Context  In the Treat Angina with Aggrastat and Determine Cost of Therapy with an Invasive or Conservative Strategy (TACTICS)–Thrombolysis in Myocardial Infarction (TIMI) 18 trial, patients with either unstable angina or non–ST-segment elevation myocardial infarction (UA/NSTEMI) treated with the platelet glycoprotein (Gp IIb/IIIa) inhibitor tirofiban had a significantly reduced rate of major cardiac events at 6 months with an early invasive vs a conservative strategy. Objective  To examine total 6-month costs and long-term cost-effectiveness of an invasive vs a conservative strategy. Design  Randomized controlled trial including a priori economic end points. Setting  Hospitalization for UA/NSTEMI with 6-month follow-up period. Patients  A total of 2220 patients with UA/NSTEMI; economic data from 1722 patients at US–non-VA hospitals. Intervention  Early invasive strategy with routine catheterization and revascularization as appropriate vs a conservative strategy with catheterization performed only for recurrent ischemia or a positive stress test. Main Outcome Measure  Total 6-month costs and incremental cost-effectiveness ratio. Results  The average initial hospitalization costs among those in the invasive strategy group were $15714 vs $14047 among those in the conservative stategy group, a difference of $1667 (95% confidence interval [CI], $387-3091). The in-hospital costs were offset significantly at the 6-month follow-up, with an average cost in the invasive group of $6098 vs $7180 in the conservative group, a difference of $1082 (95% CI, -$2051 to $76). The average total costs at 6 months, including productivity costs, for the invasive group was $21 813 vs $21 227 for the conservative group, a $586 difference (95% CI, -$1087 to $2486).
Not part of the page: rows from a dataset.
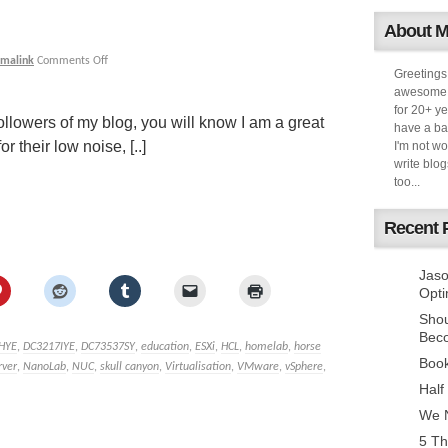
About 
rmalink
Comments Off
Greetings
awesome k
for 20+ ye
ollowers of my blog, you will know I am a great
have a ba
 their low noise, [..]
I'm not w
write blog
too...
Recent 
Jaso
Opti
Sho
Bec
HYE
,
DC3217IYE
,
DC73537SY
,
education
,
ESXi
,
HCL
,
homelab
,
horse
Book
rver
,
NanoLab
,
NUC
,
skull canyon
,
Virtualisation
,
VMware
,
vSphere
,
Half
We N
5 Th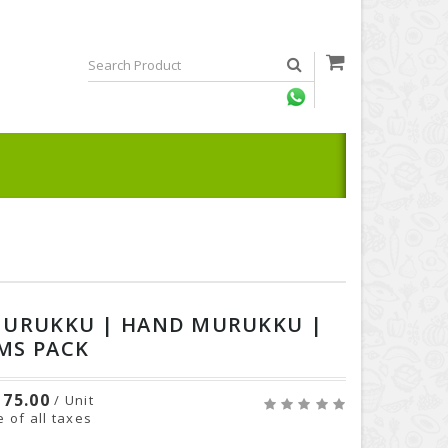
MURUKKU | HAND MURUKKU |
MS PACK
75.00
/ Unit
e of all taxes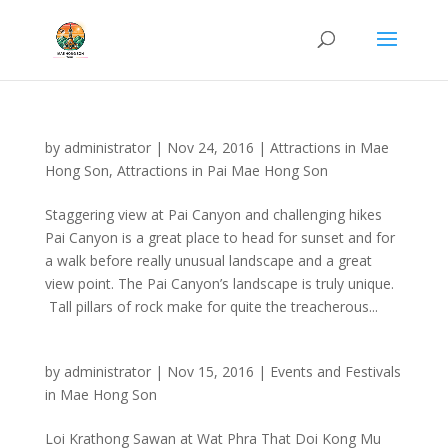
by
administrator
|
Nov 24, 2016
|
Attractions in Mae
Hong Son
,
Attractions in Pai Mae Hong Son
Staggering view at Pai Canyon and challenging hikes
Pai Canyon is a great place to head for sunset and for
a walk before really unusual landscape and a great
view point. The Pai Canyon’s landscape is truly unique.
Tall pillars of rock make for quite the treacherous...
by
administrator
|
Nov 15, 2016
|
Events and Festivals
in Mae Hong Son
Loi Krathong Sawan at Wat Phra That Doi Kong Mu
The average 6-month costs excluding productivity costs in the invasive group was $19 780 vs $19 111 in the conservative group, a difference of $670, 95% CI; (-$1035 to $2321). Estimated cost per year of life gained for the invasive strategy, based on projected life expectancy, was $12739 for the base case, and ranged from $8371 to $25769, based on model assumptions. Conclusions  In patients with UA/NSTEMI treated with the Gp IIb/IIIa inhibitor tirofiban, the clinical benefit of an early invasive strategy was achieved with a small increase in cost, yielding favorable projected estimates of cost per year of life gained. These results support the broader use of an early invasive strategy in these patients.